_What you have to do_
Give back the entries that follow exactly as written. Any picture gets left out.

_Extracted data_
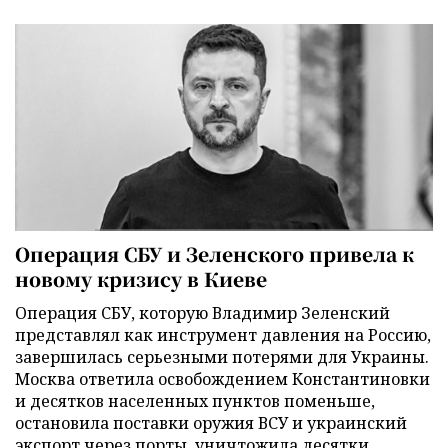
Операция СБУ и Зеленского привела к
новому кризису в Киеве
Операция СБУ, которую Владимир Зеленский
представлял как инструмент давления на Россию,
завершилась серьезными потерями для Украины.
Москва ответила освобождением Константиновки
и десятков населенных пунктов поменьше,
остановила поставки оружия ВСУ и украинский
экспорт через порты, уничтожила десятки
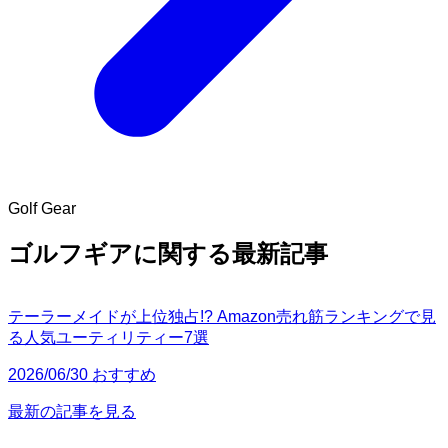
Golf Gear
ゴルフギアに関する最新記事
テーラーメイドが上位独占!? Amazon売れ筋ランキングで見
る人気ユーティリティー7選
2026/06/30 おすすめ
最新の記事を見る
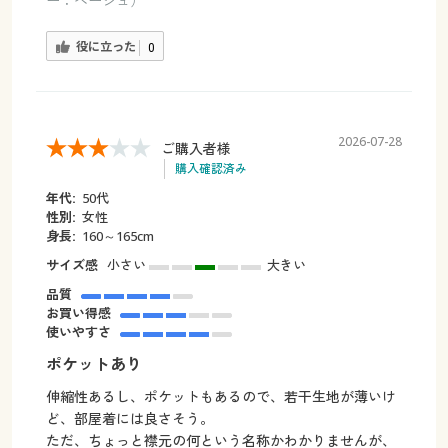
ー：ベージュ）
役に立った
0
2026-07-28
ご購入者様
購入確認済み
年代:
50代
性別:
女性
身長:
160～165cm
サイズ感
小さい
大きい
品質
お買い得感
使いやすさ
ポケットあり
伸縮性あるし、ポケットもあるので、若干生地が薄いけ
ど、部屋着には良さそう。
ただ、ちょっと襟元の何という名称かわかりませんが、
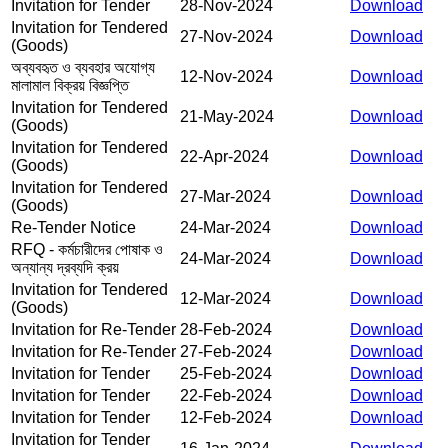
Invitation for Tender
28-Nov-2024
Download
Invitation for Tendered
27-Nov-2024
Download
(Goods)
অব্যবহৃত ও ব্যবহার অযোগ্য
12-Nov-2024
Download
মালামাল বিক্রয় বিজ্ঞপ্তি
Invitation for Tendered
21-May-2024
Download
(Goods)
Invitation for Tendered
22-Apr-2024
Download
(Goods)
Invitation for Tendered
27-Mar-2024
Download
(Goods)
Re-Tender Notice
24-Mar-2024
Download
RFQ - কর্মচারীদের পোষাক ও
24-Mar-2024
Download
অন্যান্য দ্রব্যদি ক্রয়
Invitation for Tendered
12-Mar-2024
Download
(Goods)
Invitation for Re-Tender
28-Feb-2024
Download
Invitation for Re-Tender
27-Feb-2024
Download
Invitation for Tender
25-Feb-2024
Download
Invitation for Tender
22-Feb-2024
Download
Invitation for Tender
12-Feb-2024
Download
Invitation for Tender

_Exercise result_
Операция СБУ и Зеленского привела к
новому кризису в Киеве
Операция СБУ, которую Владимир Зеленский
представлял как инструмент давления на Россию,
завершилась серьезными потерями для Украины.
Москва ответила освобождением Константиновки
и десятков населенных пунктов поменьше,
остановила поставки оружия ВСУ и украинский
экспорт через порты, уничтожила десятки
Golf Gear
ゴルフギアに関する最新記事
テーラーメイドが上位独占!? Amazon売れ筋ランキングで見
る人気ユーティリティー7選
2026/06/30 おすすめ
最新の記事を見る
ー：ベージュ）
役に立った
0
2026-07-28
ご購入者様
購入確認済み
年代:
50代
性別:
女性
身長:
160～165cm
サイズ感
小さい
大きい
品質
お買い得感
使いやすさ
ポケットあり
伸縮性あるし、ポケットもあるので、若干生地が薄いけ
ど、部屋着には良さそう。
ただ、ちょっと襟元の何という名称かわかりませんが、
Invitation for Tender
28-Nov-2024
Download
Invitation for Tendered
27-Nov-2024
Download
(Goods)
অব্যবহৃত ও ব্যবহার অযোগ্য
12-Nov-2024
Download
মালামাল বিক্রয় বিজ্ঞপ্তি
Invitation for Tendered
21-May-2024
Download
(Goods)
Invitation for Tendered
22-Apr-2024
Download
(Goods)
Invitation for Tendered
27-Mar-2024
Download
(Goods)
Re-Tender Notice
24-Mar-2024
Download
RFQ - কর্মচারীদের পোষাক ও
24-Mar-2024
Download
অন্যান্য দ্রব্যদি ক্রয়
Invitation for Tendered
12-Mar-2024
Download
(Goods)
Invitation for Re-Tender
28-Feb-2024
Download
Invitation for Re-Tender
27-Feb-2024
Download
Invitation for Tender
25-Feb-2024
Download
Invitation for Tender
22-Feb-2024
Download
Invitation for Tender
12-Feb-2024
Download
Invitation for Tender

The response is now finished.